* _Activity_
Skip every line before the one containing "For every layout", then copy that line and the rest of the entries below exactly, through the last line.

* _Records to use_

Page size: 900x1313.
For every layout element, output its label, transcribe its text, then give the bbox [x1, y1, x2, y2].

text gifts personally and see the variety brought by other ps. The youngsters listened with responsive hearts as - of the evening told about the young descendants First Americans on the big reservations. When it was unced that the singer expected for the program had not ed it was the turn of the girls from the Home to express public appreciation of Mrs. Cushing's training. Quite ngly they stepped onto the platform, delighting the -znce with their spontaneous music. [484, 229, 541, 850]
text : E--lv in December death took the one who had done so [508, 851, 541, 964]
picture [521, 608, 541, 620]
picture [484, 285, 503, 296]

* _Answer space_
For every layout element, output its label, transcribe its text, then give the bbox [x1, y1, x2, y2].

text gifts personally and see the variety brought by other ps. The youngsters listened with responsive hearts as - of the evening told about the young descendants First Americans on the big reservations. When it was unced that the singer expected for the program had not ed it was the turn of the girls from the Home to express public appreciation of Mrs. Cushing's training. Quite ngly they stepped onto the platform, delighting the -znce with their spontaneous music. [484, 229, 541, 850]
text : E--lv in December death took the one who had done so [508, 851, 541, 964]
picture [521, 608, 541, 620]
picture [484, 285, 503, 296]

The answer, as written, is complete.